OBJECTIVES
a) According to the text on PostgreSQL shared memory, which release introduced Dynamic Shared Memory, and in what year?
b) Write the next part of the text on PostgreSQL shared memory, picking up right after its last sentence.

TEXT TO READ

2026-03-10

Handling Dynamic Shared Memory in Postgres

How PostgreSQL evolved from static shared memory to DSM/DSA, and what changed with the DSM registry in modern releases.

Before delving into PostgreSQL 17+, it is useful to build a mental model for how the server organizes files, handles processes/backends, and uses shared memory.

The Database Cluster and File System

The OS account that owns the cluster is usually a postgres user. In Postgres.app setups, it often defaults to the current user library path.

Figure 1: General structure of the PostgreSQL filesystem

Historical Note

Berkeley Postgres (ancestor of PostgreSQL) used the term base as shorthand for "data-base".
So base/ became the location where each database stores its files, and that naming remained in modern PostgreSQL.

Page Layout

Each page contains metadata in a page header, followed by item pointer arrays that reference tuple offsets for row data.

Think: Table -> Item offset -> Tuple.
A tuple effectively holds a single row's data from the target table.

Pointers (offsets) are critical for update semantics. In PostgreSQL MVCC-style behavior, updates create new row versions rather than in-place overwrite, which is why pointer/tuple organization matters.

Figure 2: Simplified layout of a page

Figure 3: Simplified layout of a tuple

Process Allocation Model

PostgreSQL is process-based. During startup, the postmaster runs and waits for connections. For each connection it forks a backend process that attaches to shared memory (shared buffers, autovacuum coordination, lock structures, and related internal state).

Backend: effectively the forked process context created from postmaster for a new connection.

Figure 4: Connection reception and backend creation

Dynamic Shared Memory (DSM)

Before DSM, the core shared memory model was static. PostgreSQL 9.4 (2014) introduced Dynamic Shared Memory so backends could allocate temporary shared RAM at runtime.

DATA EXCERPTS
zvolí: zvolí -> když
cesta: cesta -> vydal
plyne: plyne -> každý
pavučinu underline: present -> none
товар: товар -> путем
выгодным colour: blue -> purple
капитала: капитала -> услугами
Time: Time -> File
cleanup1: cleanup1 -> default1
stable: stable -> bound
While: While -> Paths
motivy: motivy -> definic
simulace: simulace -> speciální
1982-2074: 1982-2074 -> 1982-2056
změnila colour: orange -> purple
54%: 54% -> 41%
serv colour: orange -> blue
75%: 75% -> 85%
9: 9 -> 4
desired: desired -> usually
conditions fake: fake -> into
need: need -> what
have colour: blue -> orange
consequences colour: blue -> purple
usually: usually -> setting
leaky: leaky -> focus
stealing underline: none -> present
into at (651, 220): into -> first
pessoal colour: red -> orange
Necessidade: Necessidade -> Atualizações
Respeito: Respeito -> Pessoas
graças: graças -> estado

RESPONSES IN ORDER
a) PostgreSQL 9.4, in 2014.

b)
This was particularly useful for:

parallel query execution
extensions needing cross-backend shared state

Figure 5: A single backend using the DSM API

DSM Registry and DSA Evolution

DSM solved static-size limits, but introduced discoverability issues: once a segment was created, other backends needed reliable ways to discover and attach to the right objects.

In modern PostgreSQL development (including PostgreSQL 17 era work), the DSM registry was introduced to track active DSM allocations under string names. That enables lookup/attachment by other backends and improves lifecycle visibility.

A second challenge was managing data structures inside DSM segments. Dynamic Shared Areas (DSA) address this by providing allocator-like APIs analogous to malloc()/free() via dsa_allocate() and dsa_free().

Once DSA existed, shared structures like dynamic shared hash tables (dshash) became easier to standardize.

Key APIs/features discussed in this line of work include:

GetNamedDSMSegment()
proposed/related named helpers like GetNamedDSA() and GetNamedDSHash()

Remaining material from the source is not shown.